Blogging, when introduced, was marvelous. People sharing their personal takes and learnings, unfettered by the desire to earn from them.

If you were into bicycles, you find a blog by a cycling-fanatic and start following along and engaging (remember inter-blog "pings"?). If you were into any topic, you could find enthusiasts writing on it. And it'd have a bit of personal touch, which is very valuable!

"Planets" were great as a starting point, and you still have those at Planet Gnome (I think one of the original ones, at least it had custom software done for it), Planet Ubuntu, Debian, Fedora...

It was the true decentralised discussion forum bliss that Internet always promised!

Alas, platforms like Blogger and Wordpress actually diminished the true essence because they promoted siloing in.

And being there from early on, I can promise you that "blogs" (web logs) were not personal diaries put public. People did that a long time before blogs and called them, surprisingly, diaries.

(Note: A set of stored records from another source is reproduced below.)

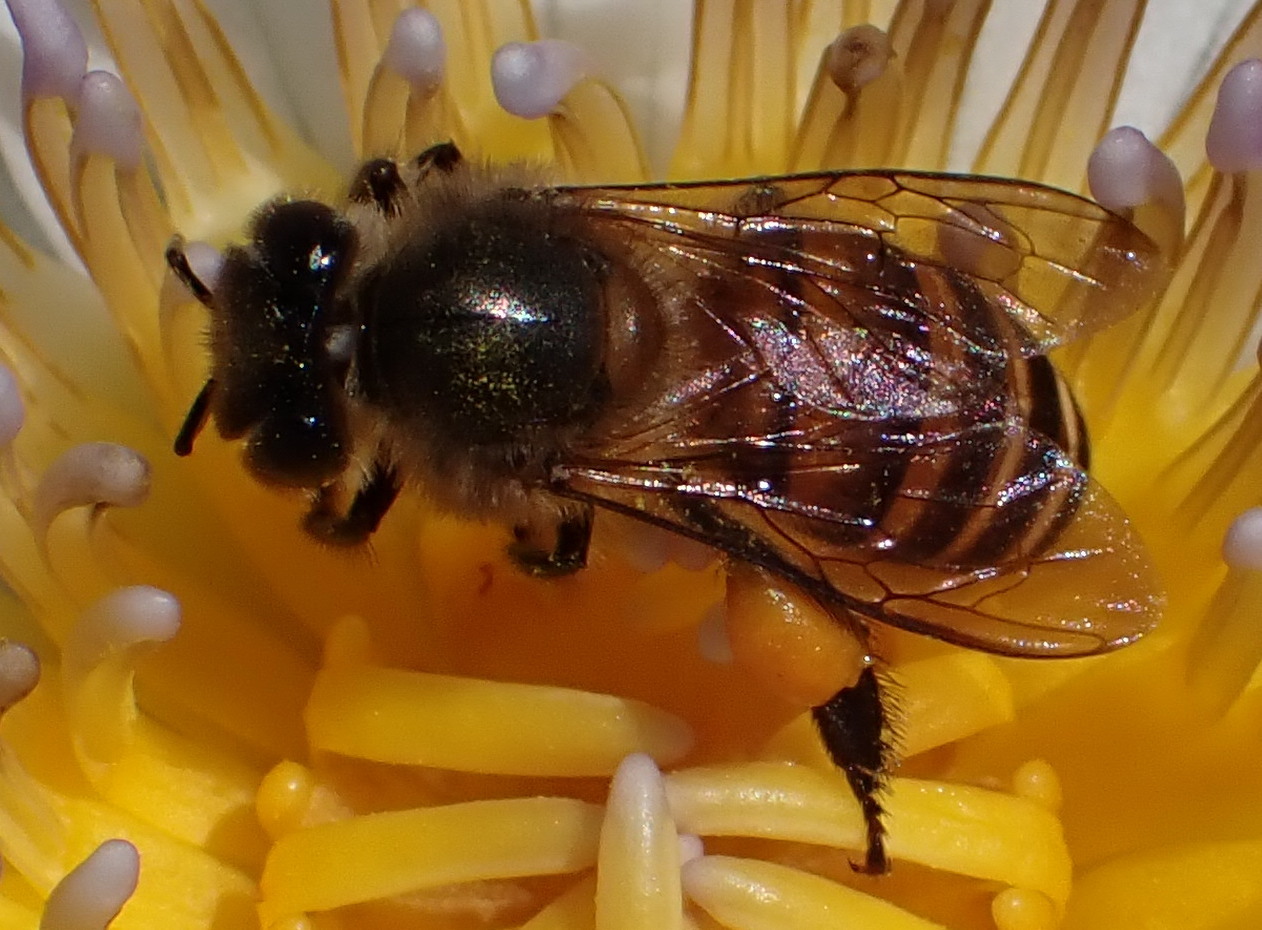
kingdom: Animalia
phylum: Arthropoda
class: Insecta
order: Hymenoptera
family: Apidae
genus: Apis
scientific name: Apis cerana
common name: Honey bee
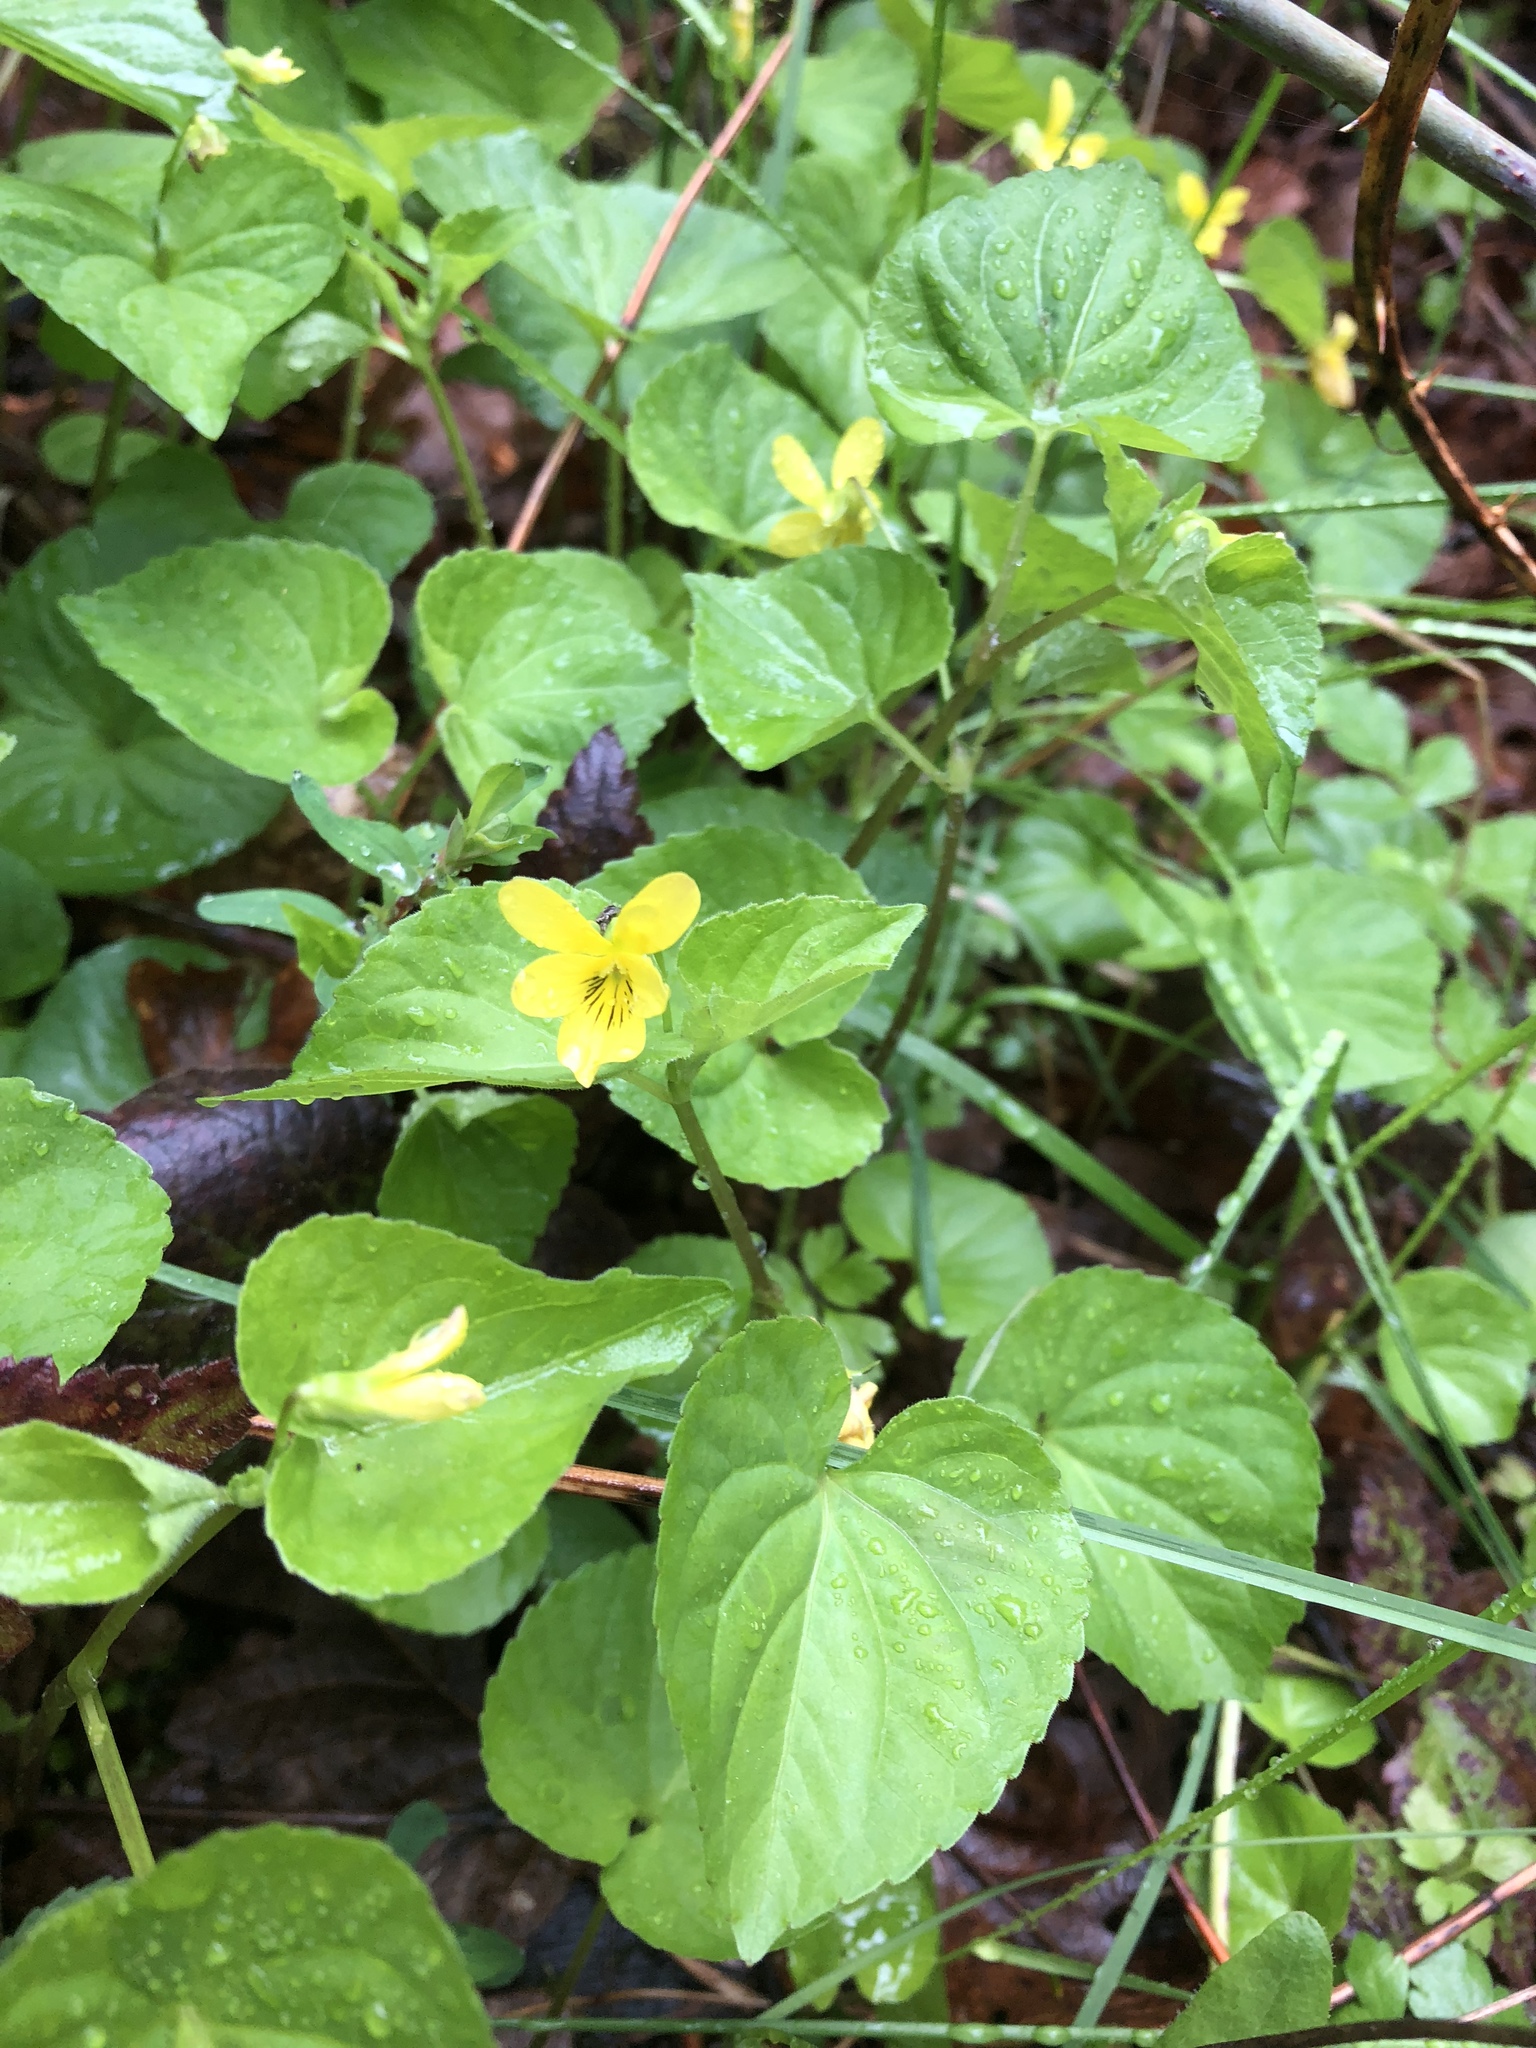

It was already a point where web was becoming too big, and search engines were becoming useless, so it was, imho, a "log of the web" — every early blog post was pointing to a hidden gem elsewhere on the web which you'd never reach through a search engine. It's just that the term was taken and switched to "any regularly updated set of articles" without any other constraints (technical or topical) that defined the early blogs. As if that did not exist before "blogs".